• **INSTRUCTIONS FOR THE TASK**
Restate exactly the lines below, from the one containing "line: (437, 57) -> (351, 100), moved" through the final line, and leave out the pictures.

DATASET START

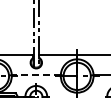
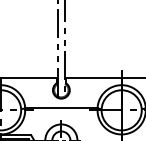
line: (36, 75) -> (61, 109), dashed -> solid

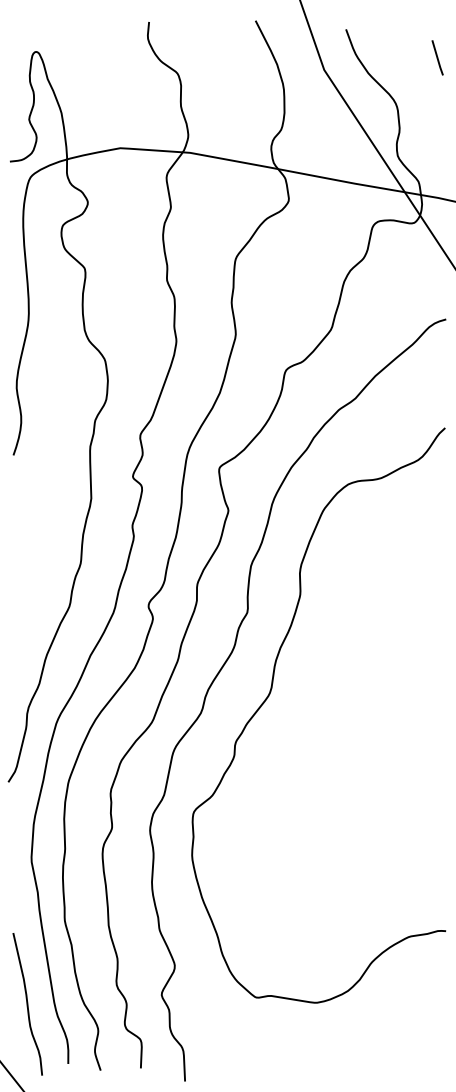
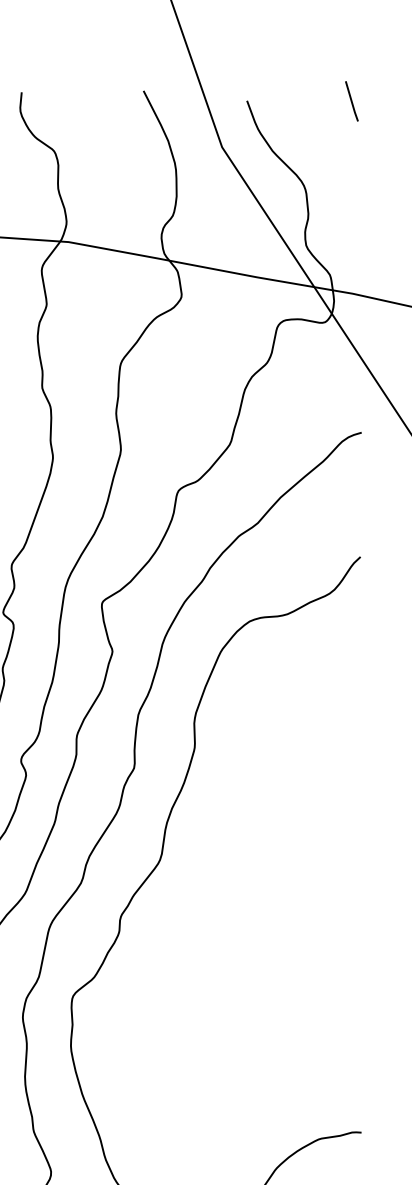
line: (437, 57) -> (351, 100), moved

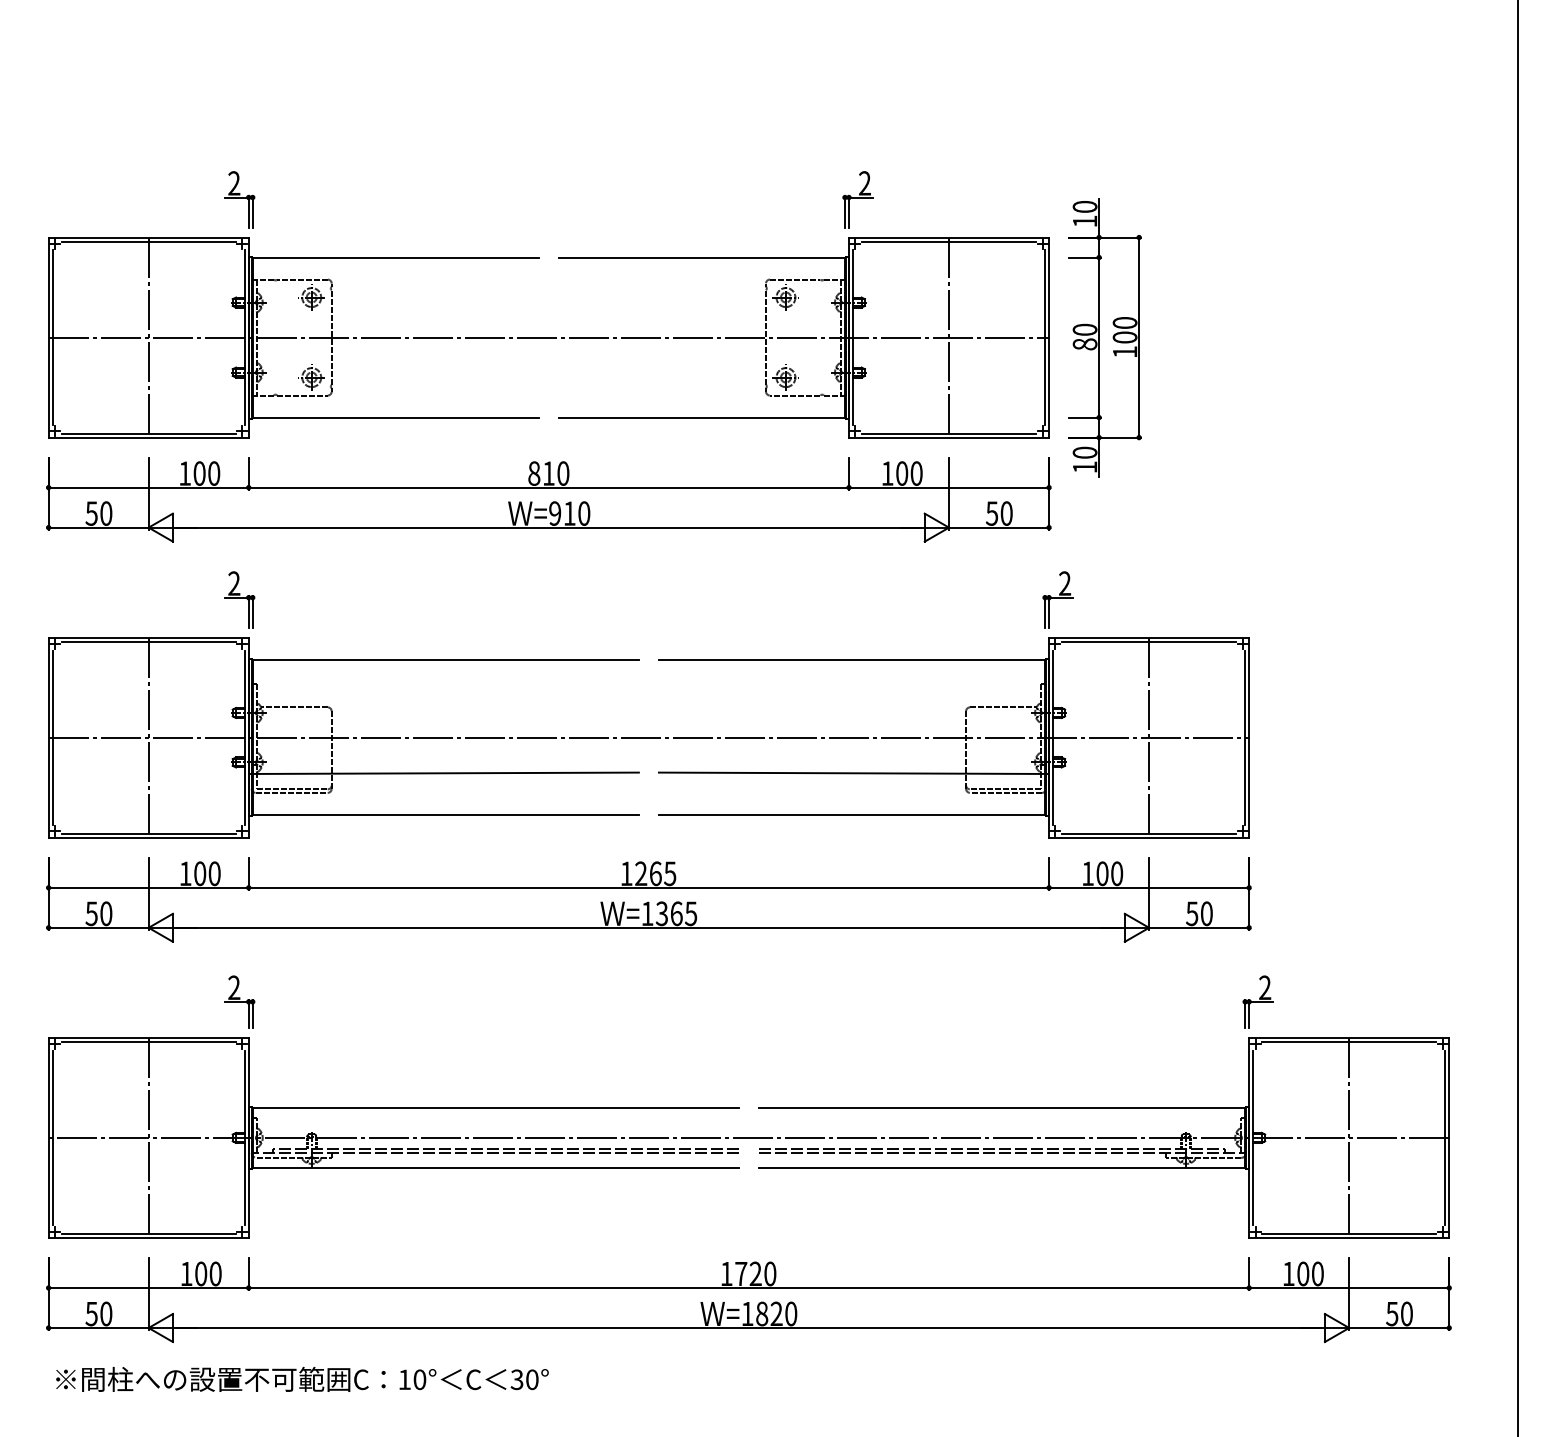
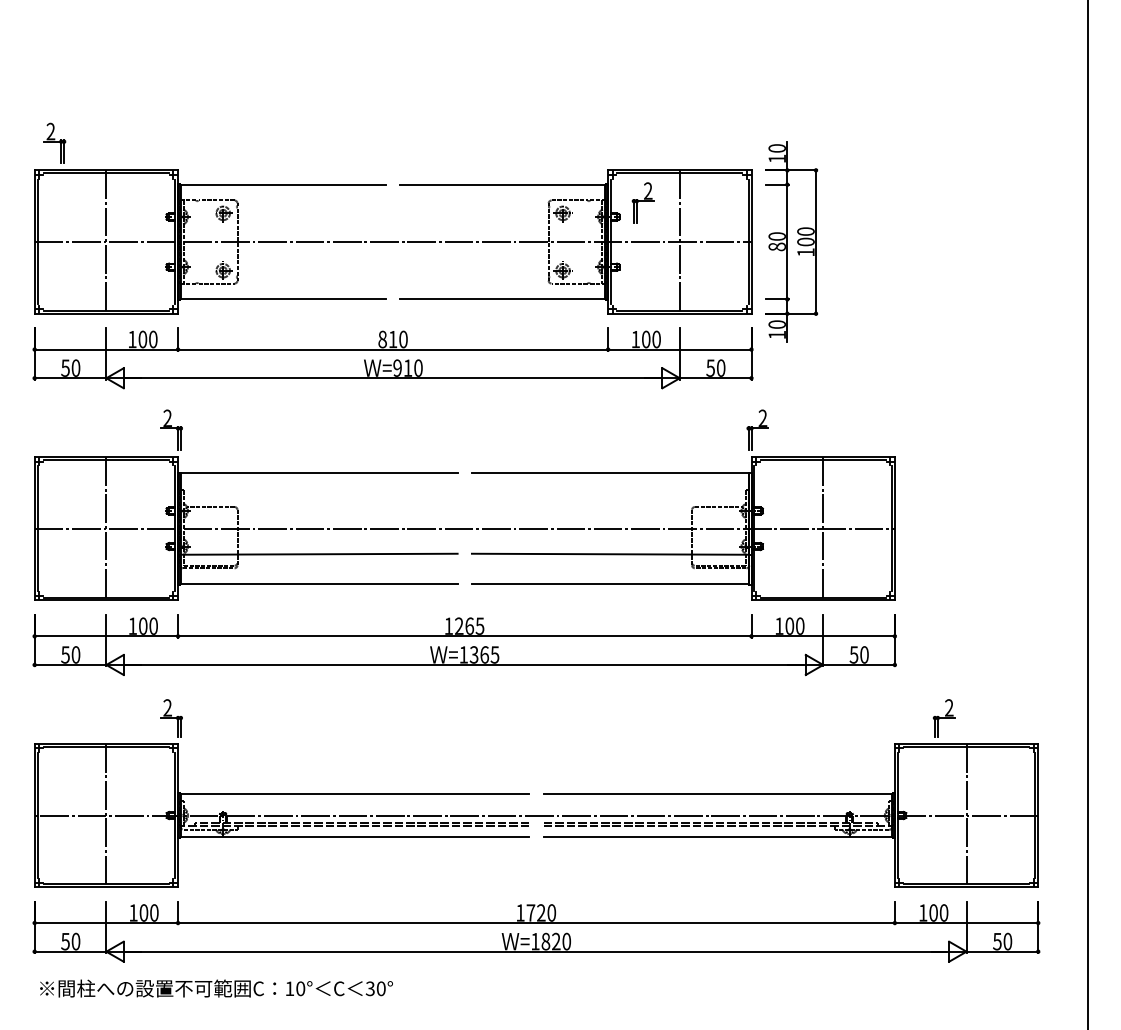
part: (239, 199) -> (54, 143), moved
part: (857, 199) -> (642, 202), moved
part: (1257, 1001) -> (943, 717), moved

DATASET END

• **SOLUTION TO THE PROBLEM**
line: (437, 57) -> (351, 100), moved

part: (239, 199) -> (54, 143), moved
part: (857, 199) -> (642, 202), moved
part: (1257, 1001) -> (943, 717), moved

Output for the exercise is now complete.